_Assigned task_
Update the entries below by changing every "value" to "number" and leaving everything else as it is. Omit the pictures from your answer.

_Excerpted records_
----

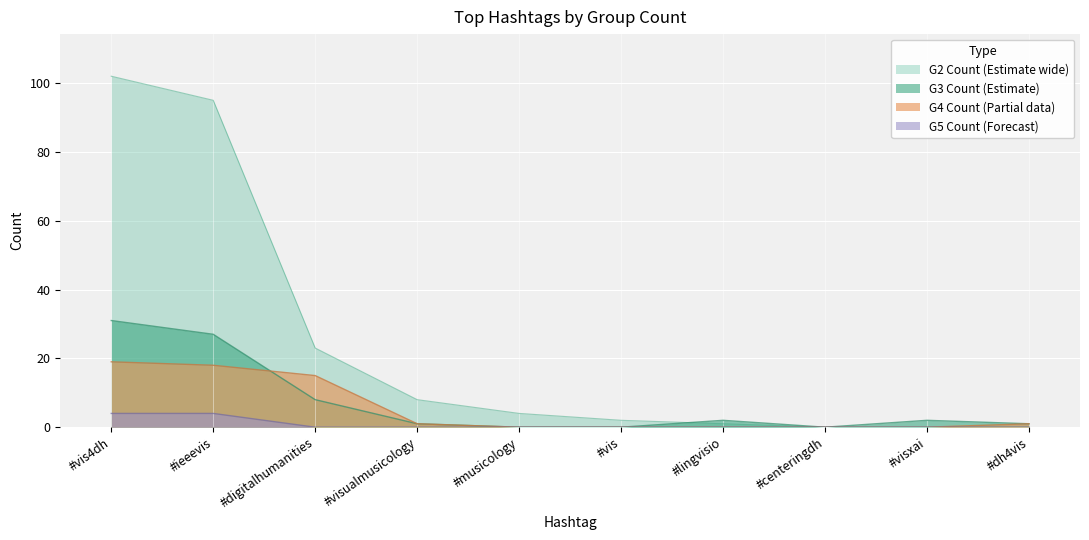

What is the greatest value displayed?

102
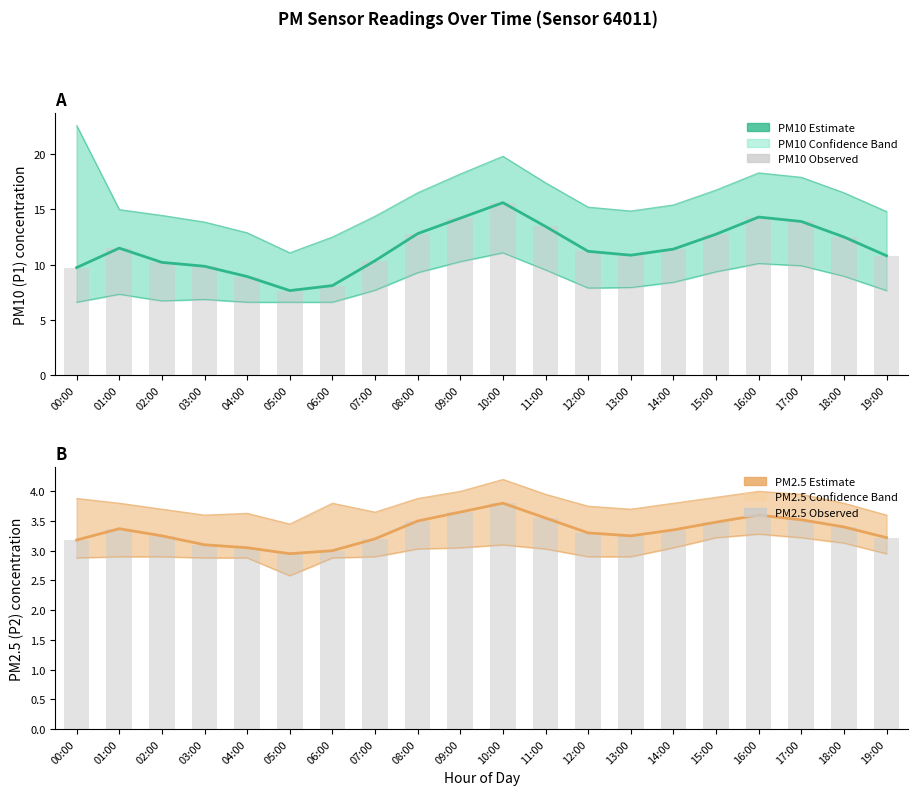

Reading left to right, transcribe all the data shown in this chart.

P1 (PM10) estimate: 00:00=9.7	01:00=11.5	02:00=10.2	03:00=9.8	04:00=8.9	05:00=7.7	06:00=8.1	07:00=10.3	08:00=12.8	09:00=14.2	10:00=15.6	11:00=13.4	12:00=11.2	13:00=10.8	14:00=11.4	15:00=12.8	16:00=14.3	17:00=13.9	18:00=12.5	19:00=10.8
P1 observed: 00:00=9.7	01:00=11.5	02:00=10.2	03:00=9.8	04:00=8.9	05:00=7.7	06:00=8.1	07:00=10.3	08:00=12.8	09:00=14.2	10:00=15.6	11:00=13.4	12:00=11.2	13:00=10.8	14:00=11.4	15:00=12.8	16:00=14.3	17:00=13.9	18:00=12.5	19:00=10.8
P2 (PM2.5) estimate: 00:00=3.2	01:00=3.4	02:00=3.2	03:00=3.1	04:00=3.0	05:00=3.0	06:00=3.0	07:00=3.2	08:00=3.5	09:00=3.6	10:00=3.8	11:00=3.5	12:00=3.3	13:00=3.2	14:00=3.4	15:00=3.5	16:00=3.6	17:00=3.5	18:00=3.4	19:00=3.2
P2 observed: 00:00=3.2	01:00=3.4	02:00=3.2	03:00=3.1	04:00=3.0	05:00=3.0	06:00=3.0	07:00=3.2	08:00=3.5	09:00=3.6	10:00=3.8	11:00=3.5	12:00=3.3	13:00=3.2	14:00=3.4	15:00=3.5	16:00=3.6	17:00=3.5	18:00=3.4	19:00=3.2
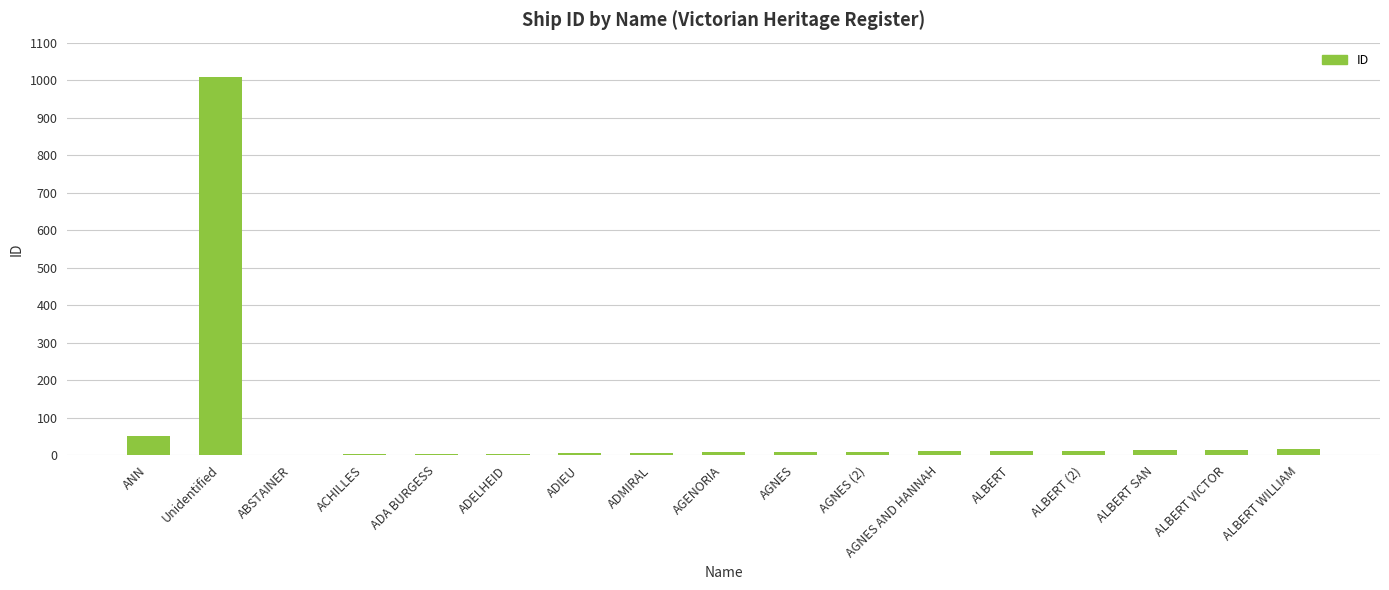

The value at ANN is 51. True or false?

True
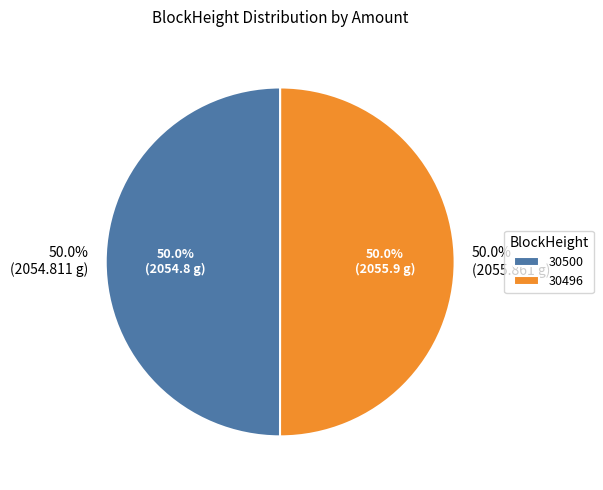

Between 30496 and 30500, which is larger?

30496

----

_Task output_
What is the greatest number displayed?

102

Reading left to right, transcribe all the data shown in this chart.

P1 (PM10) estimate: 00:00=9.7	01:00=11.5	02:00=10.2	03:00=9.8	04:00=8.9	05:00=7.7	06:00=8.1	07:00=10.3	08:00=12.8	09:00=14.2	10:00=15.6	11:00=13.4	12:00=11.2	13:00=10.8	14:00=11.4	15:00=12.8	16:00=14.3	17:00=13.9	18:00=12.5	19:00=10.8
P1 observed: 00:00=9.7	01:00=11.5	02:00=10.2	03:00=9.8	04:00=8.9	05:00=7.7	06:00=8.1	07:00=10.3	08:00=12.8	09:00=14.2	10:00=15.6	11:00=13.4	12:00=11.2	13:00=10.8	14:00=11.4	15:00=12.8	16:00=14.3	17:00=13.9	18:00=12.5	19:00=10.8
P2 (PM2.5) estimate: 00:00=3.2	01:00=3.4	02:00=3.2	03:00=3.1	04:00=3.0	05:00=3.0	06:00=3.0	07:00=3.2	08:00=3.5	09:00=3.6	10:00=3.8	11:00=3.5	12:00=3.3	13:00=3.2	14:00=3.4	15:00=3.5	16:00=3.6	17:00=3.5	18:00=3.4	19:00=3.2
P2 observed: 00:00=3.2	01:00=3.4	02:00=3.2	03:00=3.1	04:00=3.0	05:00=3.0	06:00=3.0	07:00=3.2	08:00=3.5	09:00=3.6	10:00=3.8	11:00=3.5	12:00=3.3	13:00=3.2	14:00=3.4	15:00=3.5	16:00=3.6	17:00=3.5	18:00=3.4	19:00=3.2

The number at ANN is 51. True or false?

True

Between 30496 and 30500, which is larger?

30496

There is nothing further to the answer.